- **Selected text**
------------------------------------------------
This Article provides information how to change the ssl certificates for the ESXi host along with change of the certificate mode.


When adding the ESXi host to the cluster we get the below error : 

• A general system error occurred: SSL Exception: Verification parameters: PeerThumbprint: 5F:0B:09:0F:07:2F:1F:FA:DF:43:3F:63:ED:EB:86:65:C8:5E:29:7C ExpectedThumbprint: ExpectedPeerName: x x..x.x
• The remote host certificate has these problems: * Host name does not match the subject name(s) in certificate. * self signed certificate in certificate chain

Checking the vpxd logs we see the below error : 

To resolve this issue, change the vpxd.certmgmt.mode to thumbprint mode instead of the custom mode 

Procedure

1. In the vSphere Client, select the vCenter Server system that manages the hosts.
------------------------------------------------
- **Supplied information**
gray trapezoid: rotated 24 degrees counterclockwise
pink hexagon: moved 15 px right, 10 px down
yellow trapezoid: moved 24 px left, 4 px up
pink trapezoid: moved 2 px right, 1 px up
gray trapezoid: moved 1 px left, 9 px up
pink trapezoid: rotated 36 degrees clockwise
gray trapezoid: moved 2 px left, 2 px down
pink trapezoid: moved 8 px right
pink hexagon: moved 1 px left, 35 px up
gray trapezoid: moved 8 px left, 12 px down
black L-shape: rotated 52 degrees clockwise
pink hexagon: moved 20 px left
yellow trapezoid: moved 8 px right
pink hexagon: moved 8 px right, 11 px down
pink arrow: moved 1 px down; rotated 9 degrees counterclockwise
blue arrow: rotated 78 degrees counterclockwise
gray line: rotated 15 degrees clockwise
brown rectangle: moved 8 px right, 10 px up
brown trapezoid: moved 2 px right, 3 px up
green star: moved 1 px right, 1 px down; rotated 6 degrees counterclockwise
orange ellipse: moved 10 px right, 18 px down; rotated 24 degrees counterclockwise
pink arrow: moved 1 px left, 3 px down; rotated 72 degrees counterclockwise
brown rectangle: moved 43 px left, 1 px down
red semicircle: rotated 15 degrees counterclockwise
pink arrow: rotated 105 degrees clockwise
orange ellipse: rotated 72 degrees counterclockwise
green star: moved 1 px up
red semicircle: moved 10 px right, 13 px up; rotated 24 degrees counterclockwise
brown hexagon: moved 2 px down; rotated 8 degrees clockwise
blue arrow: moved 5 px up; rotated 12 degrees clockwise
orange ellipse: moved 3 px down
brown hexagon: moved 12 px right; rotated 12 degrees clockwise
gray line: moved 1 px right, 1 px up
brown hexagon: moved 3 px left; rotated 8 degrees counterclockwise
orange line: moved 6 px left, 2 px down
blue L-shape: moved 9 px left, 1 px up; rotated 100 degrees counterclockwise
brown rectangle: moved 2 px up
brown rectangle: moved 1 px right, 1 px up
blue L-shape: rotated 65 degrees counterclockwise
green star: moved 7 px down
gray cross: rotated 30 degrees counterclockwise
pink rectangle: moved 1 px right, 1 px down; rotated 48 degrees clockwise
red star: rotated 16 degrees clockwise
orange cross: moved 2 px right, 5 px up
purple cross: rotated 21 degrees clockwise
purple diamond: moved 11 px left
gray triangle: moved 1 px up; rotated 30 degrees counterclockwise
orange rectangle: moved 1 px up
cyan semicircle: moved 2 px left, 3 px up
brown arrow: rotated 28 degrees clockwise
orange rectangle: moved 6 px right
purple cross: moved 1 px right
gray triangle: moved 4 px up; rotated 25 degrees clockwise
------------------------------------------------
- **Problems and tasks**
1 > Set down everything in the ESXi certificate article from "Checking the vpxd" down to "manages the hosts.".
2 > Answer these questions from the ESXi certificate article:
(a) According to the remote host certificate problems, what does the host name fail to match?
(b) To which mode should vpxd.certmgmt.mode be changed, and instead of which mode?
(c) In the first step of the procedure, what should be selected in the vSphere Client?
3 > Extend the ESXi certificate article from where it stops.
The listing has no connection to the ESXi certificate article.

- **Your written answers**
1 >
Checking the vpxd logs we see the below error : 

To resolve this issue, change the vpxd.certmgmt.mode to thumbprint mode instead of the custom mode 

Procedure

1. In the vSphere Client, select the vCenter Server system that manages the hosts.

2 >
(a) The subject name(s) in the certificate.
(b) Thumbprint mode, instead of the custom mode.
(c) The vCenter Server system that manages the hosts.

3 >
2. Click Configure, and under Settings, click Advanced Settings.
3. Click Edit Settings.
4. Click the Filter icon in the Name column, and in the Filter box, enter vpxd.certmgmt to display only certificate management parameters.
5. Change the value of vpxd.certmgmt.mode to thumbprint and click Save.
6. Restart the vCenter Server service.

To regenerate new self-signed certificates for ESXi, see the Generating New Self-Signed Certificates for ESXi section in the vSphere Security guide.